It is widely accepted that having a smoke alarm increases one’s chances of surviving a house fire by more than 50 percent.
Despite that, firefighters often go to calls where the residence either doesn’t have a detector at all or, perhaps worse, has at least one but with a dead battery.
Smoke detectors are inexpensive, usually less than $10 apiece, so there is really no excuse for not buying at least one.
Surely, one’s life and the life of a family are worth a sawbuck.
But if even that amount is too much for some, the city and county fire departments are trying to help them out.

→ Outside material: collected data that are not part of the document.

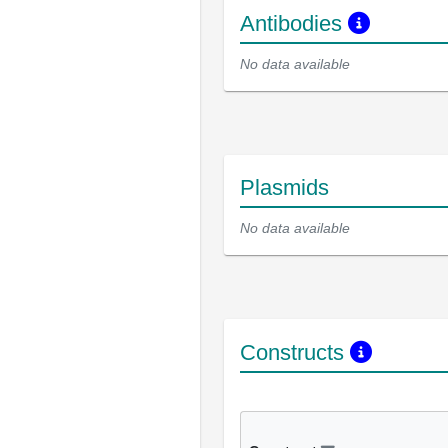
Antibodies
No data available
Plasmids
No data available
Constructs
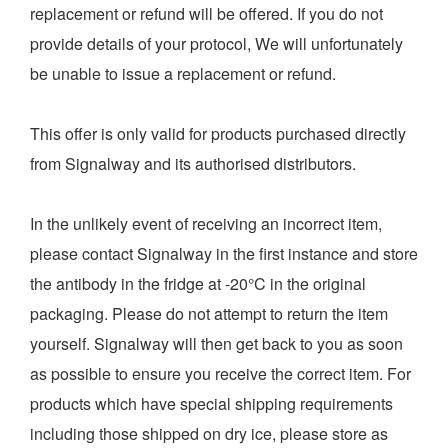
replacement or refund will be offered. If you do not
provide details of your protocol, We will unfortunately
be unable to issue a replacement or refund.
This offer is only valid for products purchased directly
from Signalway and its authorised distributors.
In the unlikely event of receiving an incorrect item,
please contact Signalway in the first instance and store
the antibody in the fridge at -20°C in the original
packaging. Please do not attempt to return the item
yourself. Signalway will then get back to you as soon
as possible to ensure you receive the correct item. For
products which have special shipping requirements
including those shipped on dry ice, please store as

The departments have received more than 200 smoke detectors that are being given away free on a first-come first-served basis, and firefighters are even installing them for people. The only real requirement is that the recipient own his or her home rather than rent but the focus is on homes with low-income residents, elderly, homes with children or with disabled persons.
Firefighters will even install the alarms for residents.
The detectors are bound to save lives.
For that matter, small fire extinguishers are also inexpensive and quite capable of stopping small blazes. Only slightly more expensive are weather radios, most under $20.
The newer models have battery backups in case the power goes off, can be set to alarm for only a specific local area also cut down on false alarms.
Then there is CodeRED, which alerts very specific small areas of impending severe weather, and it is free in our county.
For well under $100, one can be protected against fire, carbon monoxide and sudden severe weather.
There should be no excuse for anyone’s not taking advantage of these tools.
But for those for whom even no excuse won’t work, the fire department is to be praised for going out of is way to protect lives and property through this program.